Wie die Kunst, wie die einzelnen Handlungen des Gottesdienstes, so beinhaltet auch die gottesdienstliche Kleidung eine tiefe, aussagekräftige Symbolik. Die besondere Festlichkeit der Kleidung ist Ausdruck des Heilswillens Gottes für den Menschen. Die besondere Qualität der liturgischen Gewandung entspricht dem Gottesdienst als der Ur- und Grundform des Festes.
Schon das Buch Exodus im Alten Testament verlangt eine besondere Gewandung für die Priester, heilige Gewänder (Ex 28,6; 31,10) werden sie genannt. Ausdrücklich wird gefordert, dass es kunstvolle Gewänder sind. Sachverständige, die mit dem Geist der Weisheit Gottes erfüllt sind (Ex 28,3), sollen sie in Kunstwebearbeit (Ex 28,6) und in untwirkerarbeit (Ex 28,39) aus kostbaren Materialien wie Gold, Purpur u.a. herstellen.
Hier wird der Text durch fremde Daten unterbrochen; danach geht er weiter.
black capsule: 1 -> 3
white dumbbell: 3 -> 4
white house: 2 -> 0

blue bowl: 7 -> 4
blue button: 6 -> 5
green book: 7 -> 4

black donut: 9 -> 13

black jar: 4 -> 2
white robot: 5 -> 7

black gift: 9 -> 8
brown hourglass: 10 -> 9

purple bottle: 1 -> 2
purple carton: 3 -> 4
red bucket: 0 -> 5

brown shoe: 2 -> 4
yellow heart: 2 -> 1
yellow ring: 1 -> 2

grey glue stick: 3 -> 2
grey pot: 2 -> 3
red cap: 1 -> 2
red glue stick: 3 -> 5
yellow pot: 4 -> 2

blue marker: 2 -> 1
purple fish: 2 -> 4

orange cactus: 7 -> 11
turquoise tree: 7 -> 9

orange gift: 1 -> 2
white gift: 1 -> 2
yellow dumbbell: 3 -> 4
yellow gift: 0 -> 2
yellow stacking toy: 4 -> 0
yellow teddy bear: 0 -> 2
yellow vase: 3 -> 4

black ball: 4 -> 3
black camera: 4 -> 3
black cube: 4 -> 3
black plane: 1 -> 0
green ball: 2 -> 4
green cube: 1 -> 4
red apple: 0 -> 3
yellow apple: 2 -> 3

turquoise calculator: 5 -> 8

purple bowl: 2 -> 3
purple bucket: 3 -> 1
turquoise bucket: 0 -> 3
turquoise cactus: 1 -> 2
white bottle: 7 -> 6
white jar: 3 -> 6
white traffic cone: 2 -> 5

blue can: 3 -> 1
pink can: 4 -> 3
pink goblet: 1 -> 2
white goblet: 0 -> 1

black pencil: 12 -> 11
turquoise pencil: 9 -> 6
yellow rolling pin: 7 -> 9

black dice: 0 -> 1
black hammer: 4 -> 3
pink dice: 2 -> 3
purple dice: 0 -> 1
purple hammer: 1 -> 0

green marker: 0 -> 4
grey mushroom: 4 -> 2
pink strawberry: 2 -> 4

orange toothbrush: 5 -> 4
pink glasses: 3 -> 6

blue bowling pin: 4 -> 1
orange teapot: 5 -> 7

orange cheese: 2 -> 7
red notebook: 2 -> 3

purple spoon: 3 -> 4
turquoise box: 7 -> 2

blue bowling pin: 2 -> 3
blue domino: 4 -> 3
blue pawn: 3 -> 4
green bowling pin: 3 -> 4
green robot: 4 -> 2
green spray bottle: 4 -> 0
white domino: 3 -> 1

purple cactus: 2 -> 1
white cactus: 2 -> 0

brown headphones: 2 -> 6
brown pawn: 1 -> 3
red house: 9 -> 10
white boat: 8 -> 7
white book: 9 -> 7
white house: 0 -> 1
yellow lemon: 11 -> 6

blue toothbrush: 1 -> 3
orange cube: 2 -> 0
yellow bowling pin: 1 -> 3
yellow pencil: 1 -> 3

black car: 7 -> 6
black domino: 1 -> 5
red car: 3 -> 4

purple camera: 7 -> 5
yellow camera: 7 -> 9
Nach der Bildsprache des Neuen Testamentes wiederum macht die liturgische Kleidung sichtbar, dass jeder Glaubende und Getaufte, repräsentiert im Priesteramt, ein neues Gewand angelegt hat, dass er Christus (Gal 3,27) und damit den neuen Menschen, der nach dem Bild Gottes geschaffen ist, angezogen hat (Eph 4,24).
Aus der Vielfalt der möglichen theologischen und symbolischen Kleidung sei schließlich eigens auf die Aussagen des Apostels Paulus im 2. Korintherbrief hingewiesen. Im gegenwärtigen Zustand, schreibt Paulus, sehnen wir uns danach, überkleidet zu werden vom himmlischen Haus. Wir möchten nicht entkleidet, sondern überkleidet werden, damit das Sterbliche vom Leben verschlungen werde (2 Kor 5,2-4).